L’emergenzialismo fu sperimentato in grande stile su scala europea nel 1973, con l’imposizione della “austerity” in base alle fake news sul blocco delle forniture di petrolio da parte dei Paesi arabi. Anche la Germania aveva sperimentato lo schema emergenziale negli anni precedenti, enfatizzando le imprese della RAF; ed anche in quel caso si assistette all’allineamento della socialdemocrazia e dei sindacati alle esigenze della difesa della “democrazia”. Le analisi sul regime tedesco del leader della RAF, Andreas Baader, erano in effetti molto lucide e puntuali, individuando quel regime come una sintesi di nazismo ed imperialismo USA. Le conseguenze che Baader trasse da queste premesse, furono però più religiose che politiche: un sacrificio di esponenti della giovane generazione per riscattare la vergogna dei padri; come se i “padri” non fossero prontissimi ad approfittare vergognosamente di quella ansia di riscatto per trasformarla nel suo esatto contrario in base allo schema emergenziale.
L’emergenzialismo non richiede particolare visione strategica da parte di chi lo adotta, bensì rappresenta l’automatica reazione delle oligarchie quando sentono minacciati, anche solo in parte i propri privilegi; perciò si fa saltare il banco per costringere tutti gli oppositori a farsi carico del caos che ne consegue.
Per effetto dello schema emergenziale il ruolo storico di opposizione della classe operaia, cioè fare da sponda e da referente per la redistribuzione sociale del reddito, è stato non solo perduto ma persino vilipeso e oltraggiato per poter adottare in alternativa la “concertazione”, anch’essa poi mandata in soffitta quando la classe operaia era ormai talmente indebolita da non aver più bisogno dei sindacati per controllarla.

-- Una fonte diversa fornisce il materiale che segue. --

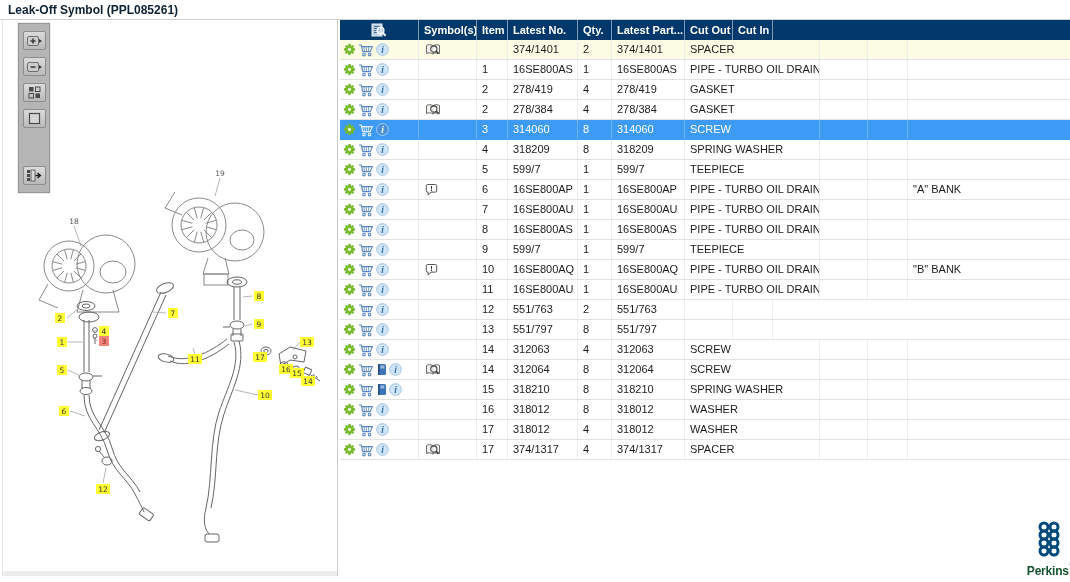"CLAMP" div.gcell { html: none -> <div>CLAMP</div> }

La rivendicazione salariale veniva così subordinata ad un presunto “interesse generale”, alla cui ombra si potevano innescare i processi di deindustrializzazione e finanziarizzazione. Il debito pubblico diventava un’arma in mano agli industriali, i quali potevano disinvestire dalla produzione per investire in titoli di Stato. È la dinamica in base alla quale si spiega la sconfitta operaia del 1980 alla FIAT. Con la famigerata “Marcia dei Quarantamila” si strappava alla classe operaia anche quella che era considerata una sua prerogativa ed una sua roccaforte: la piazza. Giorgio Gaber cantava “c’è solo la strada su cui puoi contare”. Oggi anche la strada può invece diventare un luogo di menzogna sociale.

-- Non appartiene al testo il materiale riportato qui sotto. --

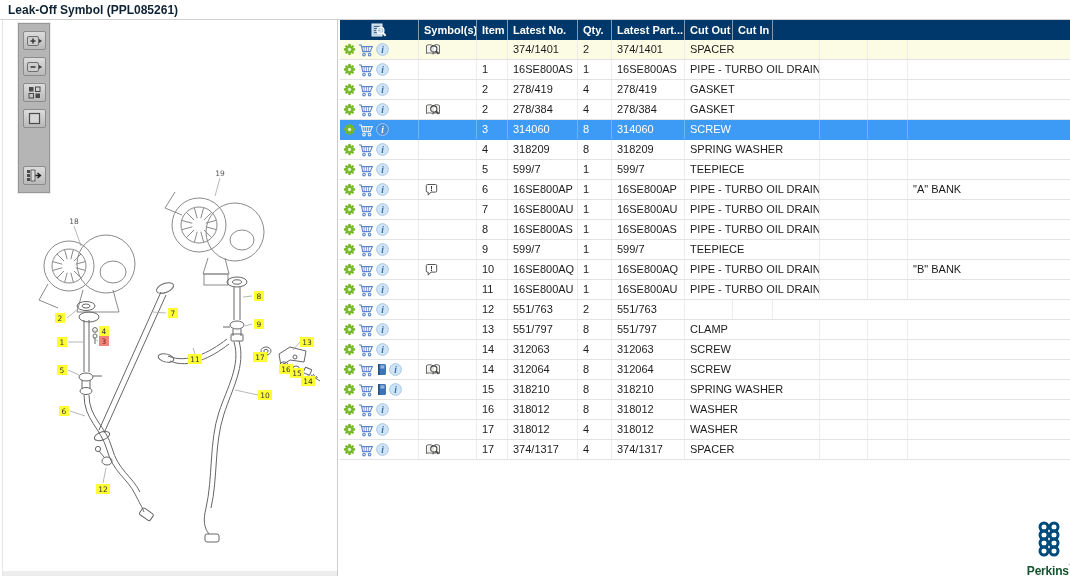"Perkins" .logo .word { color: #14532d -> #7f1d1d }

La caduta del Muro di Berlino e la fine dell’Unione Sovietica hanno impresso un’energica accelerazione ai processi di finanziarizzazione; ed anche la fine dei regimi del “socialismo reale” vide la piazza trasformarsi in un’arma della reazione, con i primi esperimenti di “rivoluzioni colorate”. C’era però un precedente ancora più antico di “rivoluzione colorata”: lo sciopero delle pentole in Cile di cinquantamila casalinghe contro il governo Allende nel 1971; un segnale che il colpo di Stato poi attuato del settembre del ’73 era già in preparazione da tempo.
Oggi in America Latina tutti i tentativi politici di mediazione socialdemocratica vengono attaccati attraverso la messinscena della rivolta dal basso. C’è certamente in queste operazioni un ruolo preminente del Dipartimento di Stato USA e delle sue ONG, ma occorre considerare che il caos è la naturale arma di reazione delle oligarchie.
Le sinistre europee si sono così integrate nello schema emergenziale da non aver più bisogno nemmeno della minaccia del caos per allinearsi. Sono sufficienti infatti emergenze del tutto fittizie e fasulle, tanto che basta lanciare sulla scena qualche personaggio assolutamente improbabile per riuscire a far gridare immediatamente all’emergenza democratica ed alla minaccia del fascismo o della sua versione mediatica corrente, cioè il populismo.